Vulnerability Monitor

The vendors, products, and vulnerabilities you care about

CVE-2023-51651

AWS SDK for PHP is the Amazon Web Services software development kit for PHP. Within the scope of requests to S3 object keys and/or prefixes containing a Unix double-dot, a URI path traversal is possible. The issue exists in the `buildEndpoint` method in the RestSerializer component of the AWS SDK for PHP v3 prior to 3.288.1. The `buildEndpoint` method relies on the Guzzle Psr7 UriResolver utility, which strips dot segments from the request path in accordance with RFC 3986. Under certain conditions, this could lead to an arbitrary object being accessed. This issue has been patched in version 3.288.1.

Security Impact Summary

This vulnerability carries a MEDIUM severity rating with a CVSS v3.1 score of 6.0, requiring local system access to exploit with relatively low complexity without requiring user interaction . The vulnerability impacts confidentiality (data exposure), integrity (unauthorized modifications), for affected systems. Impacting 1 product from amazon organizations running these solutions should prioritize assessment and patching.

Historical Context

Reported in 2023, this vulnerability emerged during an era marked by increased sophistication in supply chain attacks, cloud infrastructure vulnerabilities, and software-as-a-service (SaaS) security challenges. Security practices during this period emphasized zero-trust architectures, container security, and API protection.

Published

2023-12-22T21:15:09.700

Last Modified

2024-11-21T08:38:32.420

Status

Modified

Source

[email protected]

Severity

CVSSv3.1: 6.0 (MEDIUM)

Weaknesses

Type: Secondary
CWE-22

Affected Vendors & Products

Type	Vendor	Product	Version/Range	Vulnerable?
Application	amazon	aws_software_development_kit	< 3.288.1	Yes

References

https://github.com/aws/aws-sdk-php/commit/aebc9f801438746ac4ade327551576cb75f635f2 Patch ([email protected])
https://github.com/aws/aws-sdk-php/releases/tag/3.288.1 Release Notes ([email protected])
https://github.com/aws/aws-sdk-php/security/advisories/GHSA-557v-xcg6-rm5m Third Party Advisory ([email protected])
https://github.com/aws/aws-sdk-php/commit/aebc9f801438746ac4ade327551576cb75f635f2 Patch (af854a3a-2127-422b-91ae-364da2661108)
https://github.com/aws/aws-sdk-php/releases/tag/3.288.1 Release Notes (af854a3a-2127-422b-91ae-364da2661108)
https://github.com/aws/aws-sdk-php/security/advisories/GHSA-557v-xcg6-rm5m Third Party Advisory (af854a3a-2127-422b-91ae-364da2661108)
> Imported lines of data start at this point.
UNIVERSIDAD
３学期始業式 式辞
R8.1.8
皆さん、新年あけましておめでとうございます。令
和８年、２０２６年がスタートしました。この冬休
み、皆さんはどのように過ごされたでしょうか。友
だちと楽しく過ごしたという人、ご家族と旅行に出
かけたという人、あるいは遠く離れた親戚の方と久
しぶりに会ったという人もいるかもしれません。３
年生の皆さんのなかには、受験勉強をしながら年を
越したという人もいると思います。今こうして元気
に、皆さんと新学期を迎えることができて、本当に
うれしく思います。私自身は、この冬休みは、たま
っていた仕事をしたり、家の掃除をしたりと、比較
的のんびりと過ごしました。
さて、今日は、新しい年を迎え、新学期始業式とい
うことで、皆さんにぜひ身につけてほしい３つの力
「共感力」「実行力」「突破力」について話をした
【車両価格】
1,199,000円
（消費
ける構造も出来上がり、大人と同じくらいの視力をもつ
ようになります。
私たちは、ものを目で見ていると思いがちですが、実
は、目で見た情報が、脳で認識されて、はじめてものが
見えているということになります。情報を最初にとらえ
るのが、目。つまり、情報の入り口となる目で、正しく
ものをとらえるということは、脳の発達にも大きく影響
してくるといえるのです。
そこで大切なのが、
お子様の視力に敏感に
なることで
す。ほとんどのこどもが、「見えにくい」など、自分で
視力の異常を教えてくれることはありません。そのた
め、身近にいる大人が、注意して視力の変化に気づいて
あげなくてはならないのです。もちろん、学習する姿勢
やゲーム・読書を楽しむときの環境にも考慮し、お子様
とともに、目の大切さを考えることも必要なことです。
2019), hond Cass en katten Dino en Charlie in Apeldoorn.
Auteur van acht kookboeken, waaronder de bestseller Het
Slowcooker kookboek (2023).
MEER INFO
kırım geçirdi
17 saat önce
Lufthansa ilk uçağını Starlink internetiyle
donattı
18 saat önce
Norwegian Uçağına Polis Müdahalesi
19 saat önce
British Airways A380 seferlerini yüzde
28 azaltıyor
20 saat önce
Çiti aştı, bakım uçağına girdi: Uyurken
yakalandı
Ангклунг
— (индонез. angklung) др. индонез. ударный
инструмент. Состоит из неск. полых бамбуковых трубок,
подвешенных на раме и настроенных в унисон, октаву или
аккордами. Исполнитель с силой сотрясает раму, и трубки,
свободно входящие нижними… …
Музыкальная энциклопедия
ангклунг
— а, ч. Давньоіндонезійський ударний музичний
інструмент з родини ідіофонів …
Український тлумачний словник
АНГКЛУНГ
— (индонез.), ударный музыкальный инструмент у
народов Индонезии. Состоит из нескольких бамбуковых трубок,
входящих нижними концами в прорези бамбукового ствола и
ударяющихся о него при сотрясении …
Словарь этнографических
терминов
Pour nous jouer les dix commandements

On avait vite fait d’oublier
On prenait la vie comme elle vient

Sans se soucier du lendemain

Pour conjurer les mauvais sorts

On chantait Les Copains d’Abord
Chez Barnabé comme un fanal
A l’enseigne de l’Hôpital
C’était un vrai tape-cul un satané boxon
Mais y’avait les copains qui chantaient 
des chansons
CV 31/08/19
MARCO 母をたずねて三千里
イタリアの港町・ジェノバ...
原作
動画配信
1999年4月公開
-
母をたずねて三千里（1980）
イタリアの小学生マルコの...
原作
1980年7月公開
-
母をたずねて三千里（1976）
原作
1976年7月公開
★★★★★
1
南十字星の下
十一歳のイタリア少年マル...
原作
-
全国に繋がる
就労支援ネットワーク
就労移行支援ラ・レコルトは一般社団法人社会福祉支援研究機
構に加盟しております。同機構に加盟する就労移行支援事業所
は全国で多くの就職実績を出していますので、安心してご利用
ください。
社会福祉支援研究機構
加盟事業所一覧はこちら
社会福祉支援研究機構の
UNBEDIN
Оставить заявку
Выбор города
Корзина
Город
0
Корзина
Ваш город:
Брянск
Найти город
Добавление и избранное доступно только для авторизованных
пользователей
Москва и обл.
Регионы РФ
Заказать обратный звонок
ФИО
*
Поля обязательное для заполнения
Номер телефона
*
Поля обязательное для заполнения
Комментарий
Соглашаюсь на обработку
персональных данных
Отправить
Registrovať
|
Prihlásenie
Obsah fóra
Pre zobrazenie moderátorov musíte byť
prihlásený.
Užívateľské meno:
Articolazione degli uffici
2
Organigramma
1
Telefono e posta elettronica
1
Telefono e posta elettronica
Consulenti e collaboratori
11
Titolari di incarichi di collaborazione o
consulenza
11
How SecUtils Interprets This CVE

SecUtils normalizes and enriches National Vulnerability Database (NVD) records by standardizing vendor and product identifiers, aggregating vulnerability metadata from both NVD and MITRE sources, and providing structured context for security teams. For amazon's affected products, we extract Common Platform Enumeration (CPE) data, Common Weakness Enumeration (CWE) classifications, CVSS severity metrics, and reference data to enable rapid vulnerability prioritization and asset correlation. This record contains no exploit code, proof-of-concept instructions, or attack methodologies—only defensive intelligence necessary for patch management, risk assessment, and security operations.